The UN says that yesterday it managed to feed 40,000 people and that it hopes to increase that to 1 million people a day within two weeks, and 2 million in a month.

“By the end of Monday, we will have distributed more than 200,000 food rations in and around Port-au-Prince,” the UN World Food Programme announced in a statement. It said that it was establishing food kitchens to feed the hungry.

But a community organiser at one makeshift camp for 10,000 people in Challe spoke angrily of UN blue berets arriving yesterday without warning and flinging small packets of biscuits from the back of their truck – the first aid workers they had seen and the first food most had eaten in days – but failing to bring the water and medical supplies that are most urgently needed.

“We have been waiting since Tuesday and that is all there is!” agreed Vanel Louis-Paul, a father of three, brandishing an empty biscuit packet.

At the airport, many soldiers from the 82nd Airborne Division have been hanging around since Wednesday night without leaving the complex.
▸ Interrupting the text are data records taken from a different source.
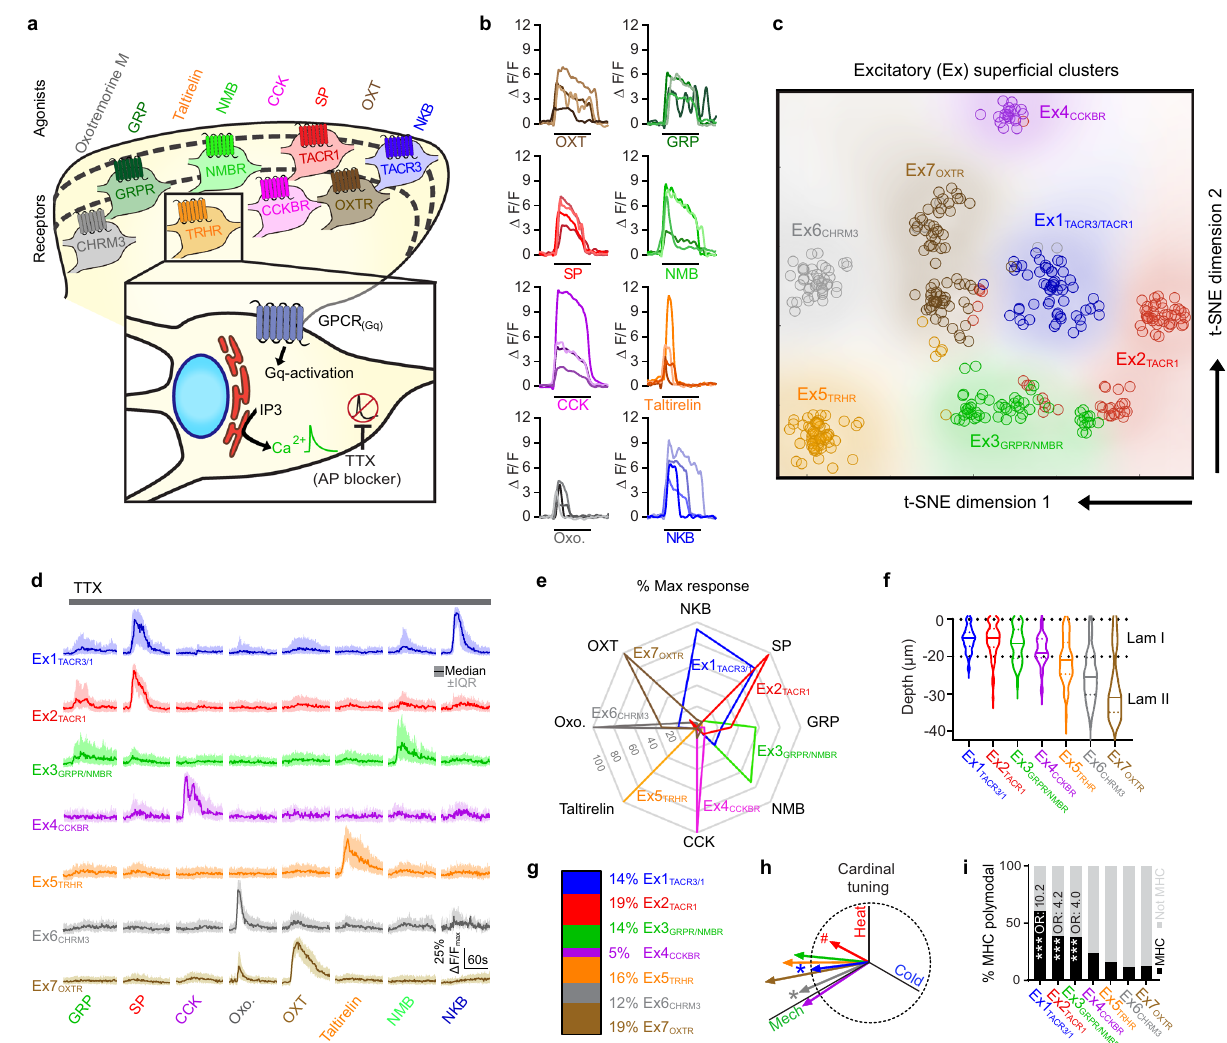
Fig. 4 | CICADA: Cell-type identi fi cation by Ca 2+ coupled activity through drug activity.a OverviewofCICADAshowingtheintracellularmechanisms (inset)and the agonists used to target the speci fi ed receptors (top). b Representative Δ F/F Ca 2+ traces for each of the CICADA ligands. Each trace is a different cell. SP, 1 µ M; OXT, 1 µ M; GRP, 300nM; Oxotremorine M (Oxo.) 50 µ M; Taltirelin, 3 µ M; NMB, 100nM;CCK,200nM;NKB,500nM. c t-SNEplotofexcitatorysuper fi cialclusters (Ex) identi fi ed by CICADA. Each dot represents a CICADA-identi fi ed cell, color- coded for the appropriate cluster with the cluster regions color coded by shad- ing. Cluster numbers ( e.g . Ex2) are followed by the principal receptor found in that population of cells (Ex2 TACR1 ). d Normalized Ca 2+ traces of each CICADA ligand for Ex1-7. Each cell ’ s Δ F/F trace was normalized to a maximum of 1 and minimum of 0. Data are shown as median±interquartile range. Ex1 TACR3/1 , 57 cells;Ex2 TACR1 ,75cells;Ex3 GRPR/NMBR ,57cells;Ex4 CCKBR ,21cells;Ex5 TRHR ,65cells; Ex6 CHRM3 , 49 cells; Ex7 OXTR , 74 cells (cells are pooled from 4 mice). e Radar chart showing the response to CICADA ligands within each population. The spoke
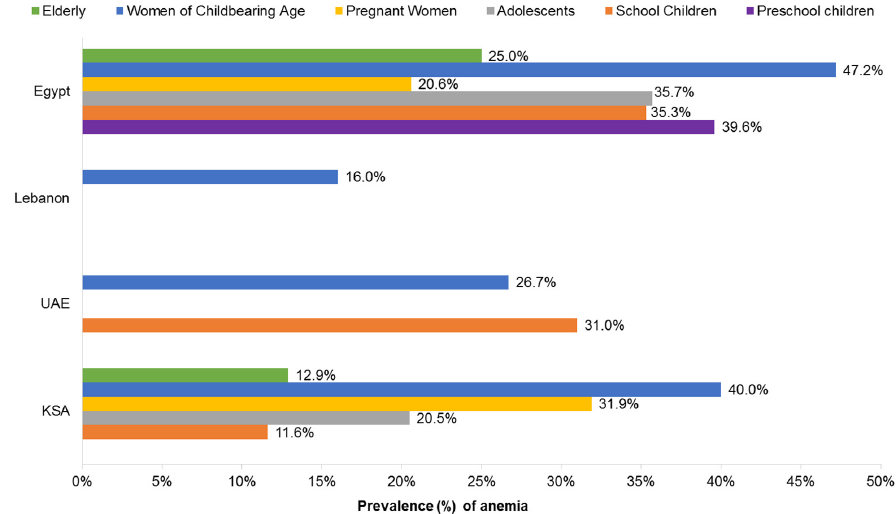
Figure 2. Prevalence of anemia in the Middle East by age and gender. (Sources: KSA [60,67,83,86,88]; UAE [63,82]; Lebanon [85]; Egypt [61,72,89]).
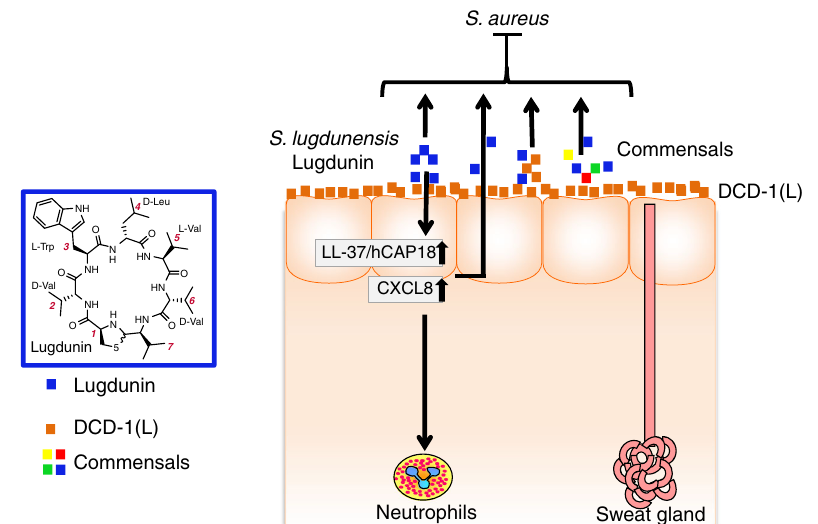
Fig. 7 Proposed model of lugdunin-mediated skin protection. Lugdunin acts on different levels to protect against S. aureus skin infection: First it can directly inhibit and kill S. aureus . Secondly, it can cooperate with host-derived antimicrobial peptides (AMPs) such as hCAP18/LL-37 and the dermcidin-derived peptides DCD-1(L) to kill S. aureus . Additionally, on a third level of protection, lugdunin induces an innate immune response of the skin, which leads to the recruitment of phagocytic immune cells, which will clear potentially invading pathogens. Finally, this innate immune response can be highly ampli fi ed by factors derived from the skin commensal S. epidermidis . Blue, lugdunin; orange, DCD-1(L); multicolored,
One of them, Private First Class Patrick Jones, told The Times that only a few supplies of food and water had arrived. ”We don’t want to go out and distribute anything until we are sure we have enough for everyone,” he said. “We don’t want to give to some and not to others.”

The delays are causing anger and frustration, and leading to unrest and violence. Witnesses report large-scale, organised looting by groups of youths armed with knives in the tight grid of streets next to the Champs de Mars homeless camp, stripping the last remaining supplies from the empty city.

The gangs welcome the presence of reporters as protection from police. There are unconfirmed reports of police asking journalists to leave, and then firing live rounds to maim or kill the looters. A New York Times reported seeing four alleged looters dumped by police at the national cemetery, three dead and one dying from gunshot wounds.

Mobs of Haitians are also reported to taking the law into their own hands, with at least one confirmed case of a looter lynched to death.

Dorsainvil Robenson, a policeman chasing down looters in the capital, said: “We do not have the capacity to fix this situation. Haiti needs help … the Americans are welcome here, but where are they? We need them here on the street with us.”